(Records drawn from a dataset)
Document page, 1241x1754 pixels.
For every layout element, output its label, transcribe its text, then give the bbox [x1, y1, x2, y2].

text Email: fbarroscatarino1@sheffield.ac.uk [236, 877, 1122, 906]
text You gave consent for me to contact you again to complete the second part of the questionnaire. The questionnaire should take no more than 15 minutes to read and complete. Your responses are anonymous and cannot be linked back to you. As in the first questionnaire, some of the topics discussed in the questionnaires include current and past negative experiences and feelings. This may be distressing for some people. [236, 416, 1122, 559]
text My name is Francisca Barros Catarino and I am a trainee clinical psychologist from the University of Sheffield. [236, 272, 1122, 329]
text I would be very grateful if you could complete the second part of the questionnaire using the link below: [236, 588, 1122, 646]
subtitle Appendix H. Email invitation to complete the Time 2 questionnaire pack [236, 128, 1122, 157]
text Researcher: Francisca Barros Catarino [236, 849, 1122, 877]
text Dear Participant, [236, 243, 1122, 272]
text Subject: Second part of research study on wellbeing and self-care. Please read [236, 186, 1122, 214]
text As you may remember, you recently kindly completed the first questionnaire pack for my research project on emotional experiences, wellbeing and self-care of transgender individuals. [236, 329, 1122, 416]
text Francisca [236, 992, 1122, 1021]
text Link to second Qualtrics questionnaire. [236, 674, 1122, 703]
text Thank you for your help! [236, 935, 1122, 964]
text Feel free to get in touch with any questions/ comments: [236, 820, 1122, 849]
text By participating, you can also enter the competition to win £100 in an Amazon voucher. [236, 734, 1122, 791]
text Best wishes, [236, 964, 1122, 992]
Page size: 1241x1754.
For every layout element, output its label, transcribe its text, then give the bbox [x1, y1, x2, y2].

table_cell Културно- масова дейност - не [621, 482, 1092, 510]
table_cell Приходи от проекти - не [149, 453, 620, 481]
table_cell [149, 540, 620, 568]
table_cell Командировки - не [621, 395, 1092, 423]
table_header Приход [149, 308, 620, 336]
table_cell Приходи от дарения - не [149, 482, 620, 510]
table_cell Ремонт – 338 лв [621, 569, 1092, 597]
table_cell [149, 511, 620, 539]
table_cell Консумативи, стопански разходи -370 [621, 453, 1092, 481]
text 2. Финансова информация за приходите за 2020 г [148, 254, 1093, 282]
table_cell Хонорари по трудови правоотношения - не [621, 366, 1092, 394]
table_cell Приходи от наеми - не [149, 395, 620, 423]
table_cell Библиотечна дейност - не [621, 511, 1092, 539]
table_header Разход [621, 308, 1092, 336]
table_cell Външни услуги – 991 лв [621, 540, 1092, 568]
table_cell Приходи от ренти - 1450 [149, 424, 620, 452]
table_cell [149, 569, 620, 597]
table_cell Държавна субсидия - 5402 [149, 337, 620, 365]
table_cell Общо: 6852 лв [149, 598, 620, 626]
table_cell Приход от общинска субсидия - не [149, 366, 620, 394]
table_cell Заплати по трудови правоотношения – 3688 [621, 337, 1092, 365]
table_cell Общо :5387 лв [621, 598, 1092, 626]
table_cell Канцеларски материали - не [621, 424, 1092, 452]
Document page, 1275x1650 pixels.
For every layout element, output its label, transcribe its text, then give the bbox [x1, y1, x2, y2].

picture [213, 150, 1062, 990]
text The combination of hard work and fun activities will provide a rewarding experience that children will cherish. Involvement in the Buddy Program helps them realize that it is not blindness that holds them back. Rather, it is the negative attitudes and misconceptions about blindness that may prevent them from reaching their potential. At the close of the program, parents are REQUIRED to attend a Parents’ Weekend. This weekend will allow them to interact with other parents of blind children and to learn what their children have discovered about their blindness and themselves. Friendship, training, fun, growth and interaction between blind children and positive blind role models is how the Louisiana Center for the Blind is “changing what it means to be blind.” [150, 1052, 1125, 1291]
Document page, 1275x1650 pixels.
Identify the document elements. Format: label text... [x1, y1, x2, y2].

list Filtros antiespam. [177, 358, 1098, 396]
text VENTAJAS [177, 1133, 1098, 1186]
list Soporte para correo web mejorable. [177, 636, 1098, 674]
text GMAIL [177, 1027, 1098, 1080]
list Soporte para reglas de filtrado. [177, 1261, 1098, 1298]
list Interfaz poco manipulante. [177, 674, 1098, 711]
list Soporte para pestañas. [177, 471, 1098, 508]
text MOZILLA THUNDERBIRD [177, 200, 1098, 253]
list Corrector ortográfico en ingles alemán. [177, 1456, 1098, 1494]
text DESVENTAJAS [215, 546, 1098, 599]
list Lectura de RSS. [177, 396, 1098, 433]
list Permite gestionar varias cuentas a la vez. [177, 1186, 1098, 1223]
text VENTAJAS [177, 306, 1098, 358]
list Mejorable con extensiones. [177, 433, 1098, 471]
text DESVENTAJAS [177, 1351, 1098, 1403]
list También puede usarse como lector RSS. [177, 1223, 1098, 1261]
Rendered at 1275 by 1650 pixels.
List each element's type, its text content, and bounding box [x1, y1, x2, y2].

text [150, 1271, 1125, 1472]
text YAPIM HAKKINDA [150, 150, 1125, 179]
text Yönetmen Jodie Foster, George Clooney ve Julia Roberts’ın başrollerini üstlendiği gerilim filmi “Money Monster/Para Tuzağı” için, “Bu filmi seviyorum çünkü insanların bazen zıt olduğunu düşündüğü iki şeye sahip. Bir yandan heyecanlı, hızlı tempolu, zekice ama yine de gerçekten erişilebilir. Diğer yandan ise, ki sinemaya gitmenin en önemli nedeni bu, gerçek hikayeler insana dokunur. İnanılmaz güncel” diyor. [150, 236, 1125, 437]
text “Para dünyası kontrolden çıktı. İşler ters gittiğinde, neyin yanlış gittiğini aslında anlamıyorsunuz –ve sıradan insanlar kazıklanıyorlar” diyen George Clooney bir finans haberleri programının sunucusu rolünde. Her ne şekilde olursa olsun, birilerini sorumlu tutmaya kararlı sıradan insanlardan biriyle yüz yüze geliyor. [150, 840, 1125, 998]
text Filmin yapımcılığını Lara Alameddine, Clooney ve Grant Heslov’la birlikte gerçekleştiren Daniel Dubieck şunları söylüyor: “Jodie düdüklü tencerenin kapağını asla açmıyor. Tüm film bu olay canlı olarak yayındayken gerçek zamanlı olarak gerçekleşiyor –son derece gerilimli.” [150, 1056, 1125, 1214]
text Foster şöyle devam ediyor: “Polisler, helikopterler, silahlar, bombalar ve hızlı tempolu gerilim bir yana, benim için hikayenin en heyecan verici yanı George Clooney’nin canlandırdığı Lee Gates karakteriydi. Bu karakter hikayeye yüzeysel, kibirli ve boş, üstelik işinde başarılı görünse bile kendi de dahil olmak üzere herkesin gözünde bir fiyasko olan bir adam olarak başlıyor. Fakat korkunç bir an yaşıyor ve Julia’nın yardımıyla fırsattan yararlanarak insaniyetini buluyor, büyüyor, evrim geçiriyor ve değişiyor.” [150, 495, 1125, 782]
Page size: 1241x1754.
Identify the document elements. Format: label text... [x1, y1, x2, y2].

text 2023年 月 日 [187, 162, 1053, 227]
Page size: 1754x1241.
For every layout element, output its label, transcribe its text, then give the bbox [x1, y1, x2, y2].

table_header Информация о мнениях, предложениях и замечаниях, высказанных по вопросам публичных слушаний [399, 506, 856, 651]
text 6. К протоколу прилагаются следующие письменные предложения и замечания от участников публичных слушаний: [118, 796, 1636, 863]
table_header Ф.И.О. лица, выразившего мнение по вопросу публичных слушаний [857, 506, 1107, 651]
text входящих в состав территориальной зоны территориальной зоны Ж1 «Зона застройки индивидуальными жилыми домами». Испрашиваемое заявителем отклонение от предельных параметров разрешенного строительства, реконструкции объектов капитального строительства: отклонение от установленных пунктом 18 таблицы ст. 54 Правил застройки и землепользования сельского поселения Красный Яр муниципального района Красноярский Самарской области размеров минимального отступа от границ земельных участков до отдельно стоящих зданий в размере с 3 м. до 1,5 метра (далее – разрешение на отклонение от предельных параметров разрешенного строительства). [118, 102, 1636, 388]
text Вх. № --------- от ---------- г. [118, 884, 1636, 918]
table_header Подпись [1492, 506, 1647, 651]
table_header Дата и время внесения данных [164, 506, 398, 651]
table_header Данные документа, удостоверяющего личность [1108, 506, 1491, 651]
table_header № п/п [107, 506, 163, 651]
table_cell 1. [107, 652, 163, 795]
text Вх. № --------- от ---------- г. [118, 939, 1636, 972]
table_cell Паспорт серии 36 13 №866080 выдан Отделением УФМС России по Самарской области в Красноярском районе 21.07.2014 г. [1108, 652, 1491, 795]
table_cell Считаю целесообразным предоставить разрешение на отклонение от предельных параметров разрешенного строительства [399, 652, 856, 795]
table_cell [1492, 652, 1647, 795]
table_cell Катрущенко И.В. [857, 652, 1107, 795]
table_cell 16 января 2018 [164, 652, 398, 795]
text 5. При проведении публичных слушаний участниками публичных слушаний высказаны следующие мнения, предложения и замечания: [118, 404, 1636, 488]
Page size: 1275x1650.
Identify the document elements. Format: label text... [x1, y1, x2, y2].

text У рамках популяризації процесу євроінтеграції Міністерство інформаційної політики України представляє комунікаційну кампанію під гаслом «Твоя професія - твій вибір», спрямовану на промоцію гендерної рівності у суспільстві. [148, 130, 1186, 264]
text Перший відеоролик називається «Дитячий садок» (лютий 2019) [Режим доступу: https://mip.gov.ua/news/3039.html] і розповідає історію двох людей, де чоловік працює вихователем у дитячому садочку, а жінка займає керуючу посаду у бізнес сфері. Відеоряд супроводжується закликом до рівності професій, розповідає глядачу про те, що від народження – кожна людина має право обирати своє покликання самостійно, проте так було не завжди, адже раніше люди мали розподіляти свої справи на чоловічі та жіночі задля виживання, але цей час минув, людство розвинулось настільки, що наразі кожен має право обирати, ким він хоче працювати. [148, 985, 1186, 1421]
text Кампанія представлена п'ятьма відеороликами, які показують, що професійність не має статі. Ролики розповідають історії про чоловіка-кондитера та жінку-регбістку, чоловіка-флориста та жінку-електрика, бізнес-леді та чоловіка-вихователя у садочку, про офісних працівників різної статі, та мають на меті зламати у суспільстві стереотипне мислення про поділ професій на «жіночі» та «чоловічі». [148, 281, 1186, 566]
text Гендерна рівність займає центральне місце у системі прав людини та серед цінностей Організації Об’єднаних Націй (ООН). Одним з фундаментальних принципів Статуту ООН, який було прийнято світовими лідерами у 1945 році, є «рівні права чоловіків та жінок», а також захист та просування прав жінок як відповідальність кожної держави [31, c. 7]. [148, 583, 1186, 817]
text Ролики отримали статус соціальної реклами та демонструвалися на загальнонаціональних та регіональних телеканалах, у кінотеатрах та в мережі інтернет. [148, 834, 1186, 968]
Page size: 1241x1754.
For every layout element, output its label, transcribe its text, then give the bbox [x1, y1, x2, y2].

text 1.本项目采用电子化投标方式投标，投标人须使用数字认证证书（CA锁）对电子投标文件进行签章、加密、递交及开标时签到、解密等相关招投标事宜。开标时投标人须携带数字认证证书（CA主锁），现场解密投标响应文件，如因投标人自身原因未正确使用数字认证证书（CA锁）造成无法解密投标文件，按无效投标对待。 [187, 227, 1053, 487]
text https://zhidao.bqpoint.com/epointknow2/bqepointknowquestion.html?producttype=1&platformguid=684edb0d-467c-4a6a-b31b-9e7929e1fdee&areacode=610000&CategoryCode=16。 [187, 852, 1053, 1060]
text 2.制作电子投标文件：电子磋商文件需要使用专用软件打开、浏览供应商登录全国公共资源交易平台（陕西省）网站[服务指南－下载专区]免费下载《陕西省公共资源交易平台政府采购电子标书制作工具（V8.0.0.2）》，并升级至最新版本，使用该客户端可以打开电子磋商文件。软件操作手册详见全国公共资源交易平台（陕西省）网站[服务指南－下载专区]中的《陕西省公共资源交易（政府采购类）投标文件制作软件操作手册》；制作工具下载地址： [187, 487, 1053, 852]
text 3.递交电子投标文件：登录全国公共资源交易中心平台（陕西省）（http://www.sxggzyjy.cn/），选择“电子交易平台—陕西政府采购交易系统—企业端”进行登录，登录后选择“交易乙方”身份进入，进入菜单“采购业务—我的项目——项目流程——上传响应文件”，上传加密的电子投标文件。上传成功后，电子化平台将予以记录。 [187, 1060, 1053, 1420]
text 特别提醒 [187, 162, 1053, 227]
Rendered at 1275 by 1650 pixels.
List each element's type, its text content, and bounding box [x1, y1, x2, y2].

#### Exercise:
From the entries above, copy every line where the word "Francisca" shows up.

#### Solution for this exercise:
text My name is Francisca Barros Catarino and I am a trainee clinical psychologist from the University of Sheffield. [236, 272, 1122, 329]
text Researcher: Francisca Barros Catarino [236, 849, 1122, 877]
text Francisca [236, 992, 1122, 1021]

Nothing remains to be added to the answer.